Panelists from the private sector said they are able to respond quicker to disasters such as Hurricane Katrina than most government agencies, including the Federal Emergency Management Agency (FEMA).

When a Texas fire chief needed food and water for about 3,000 people after Katrina struck, a network of ministries responded immediately.

"We drove our caravan past 100 FEMA trucks sitting and waiting on instructions," said J. Doug Stringer, president of Turning Point Ministries and founder of Somebody Cares America.

"Our hands were not tied; we were able to do what our hearts told us to do," Mr. Stringer said. "We aren't boxed into a system. We had citizens caring for citizens, and it didn't matter who got the media sound bite or who got credit. It was about helping people with real needs."

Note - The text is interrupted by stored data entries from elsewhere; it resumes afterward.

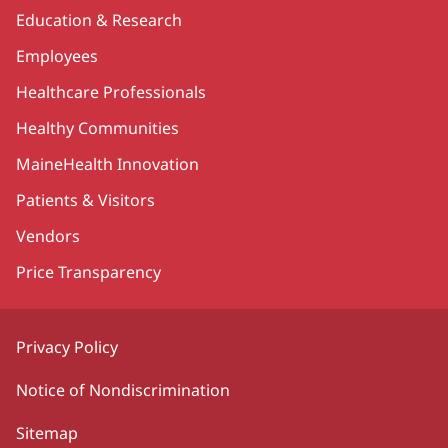
Education & Research
Employees
Healthcare Professionals
Healthy Communities
MaineHealth Innovation
Patients & Visitors
Vendors
Price Transparency
Privacy Policy
Notice of Nondiscrimination
Sitemap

James S. Gilmore III, former Virginia governor and chairman of the Gilmore Commission, which studied terrorist threats and disaster readiness, said natural disasters require a response strategy that is national, not federal.

"If you continue to focus on the federal role exclusively, you will never prepare the nation," said Mr. Gilmore, a Republican.

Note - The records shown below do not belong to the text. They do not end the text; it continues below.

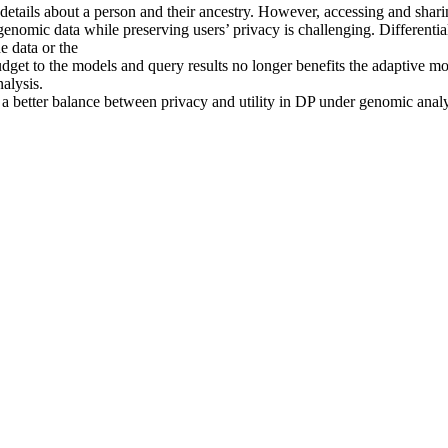
details about a person and their ancestry. However, accessing and shari
enomic data while preserving users’ privacy is challenging. Differentia
e data or the
dget to the models and query results no longer benefits the adaptive mo
alysis.
ke a better balance between privacy and utility in DP under genomic anal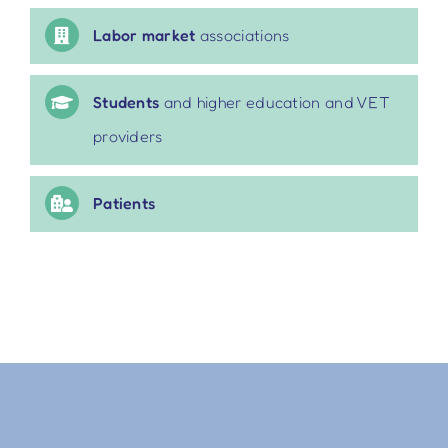
Labor market
associations
Students
and higher education and VET
providers
Patients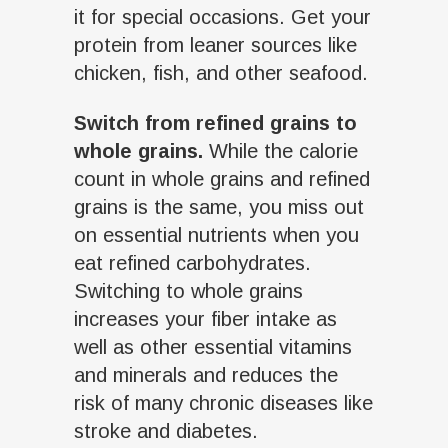
it for special occasions. Get your
protein from leaner sources like
chicken, fish, and other seafood.
Switch from refined grains to
whole grains.
While the calorie
count in whole grains and refined
grains is the same, you miss out
on essential nutrients when you
eat refined carbohydrates.
Switching to whole grains
increases your fiber intake as
well as other essential vitamins
and minerals and reduces the
risk of many chronic diseases like
stroke and diabetes.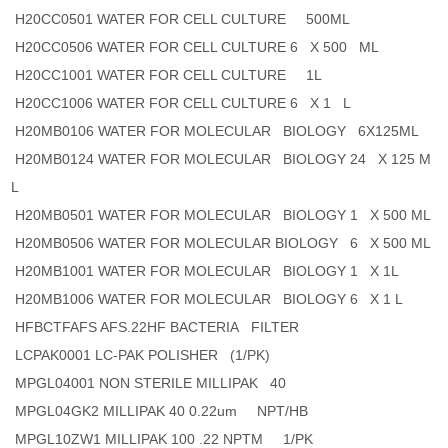
H20CC0501 WATER FOR CELL CULTURE 500ML
H20CC0506 WATER FOR CELL CULTURE 6 X 500 ML
H20CC1001 WATER FOR CELL CULTURE 1L
H20CC1006 WATER FOR CELL CULTURE 6 X 1 L
H20MB0106 WATER FOR MOLECULAR BIOLOGY 6X125ML
H20MB0124 WATER FOR MOLECULAR BIOLOGY 24 X 125 M
L
H20MB0501 WATER FOR MOLECULAR BIOLOGY 1 X 500 ML
H20MB0506 WATER FOR MOLECULAR BIOLOGY 6 X 500 ML
H20MB1001 WATER FOR MOLECULAR BIOLOGY 1 X 1L
H20MB1006 WATER FOR MOLECULAR BIOLOGY 6 X 1 L
HFBCTFAFS AFS.22HF BACTERIA FILTER
LCPAK0001 LC-PAK POLISHER (1/PK)
MPGL04001 NON STERILE MILLIPAK 40
MPGL04GK2 MILLIPAK 40 0.22um NPT/HB
MPGL10ZW1 MILLIPAK 100 .22 NPTM 1/PK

"We've been trained since the Great Depression that if we just hang around long enough, the federal government will come and bail us out because they have all the money," Mr. Gilmore said. "Until we break away from the concept that everything has to be federal, we'll be in trouble."

Lisa Hamilton, public affairs manager for United Parcel Service of America (UPS), said that after Katrina struck last year, corporations contributed $1.2 billion in disaster relief, of which 254 companies contributed $1 million each. That made it the "single largest outpouring of private sector help in U.S. history."

"We are learning how to collaborate, rather than compete in times of disaster," Miss Hamilton said.

UPS put its own system to work and pledged cars, trucks, airplanes and people toward the hurricane-relief effort, and shipped four million pounds of goods, including a mobile hospital and water-treatment system, to affected states.

"Throughout corporate America, we saw an outpouring of good will that was as creative as it was generous," Miss Hamilton said.

One pizza chain passed out pizzas in Biloxi, Miss., and one bank put $1,000 in each of its customers' accounts.

"The great thing about community is you can be nimble," Mr. Gilmore said.

And when corporations or the National Guard respond, Mr. Gilmore said it is essential they be used effectively. "We can't be told clothing cannot be distributed or the National Guard turned back," Mr. Gilmore said.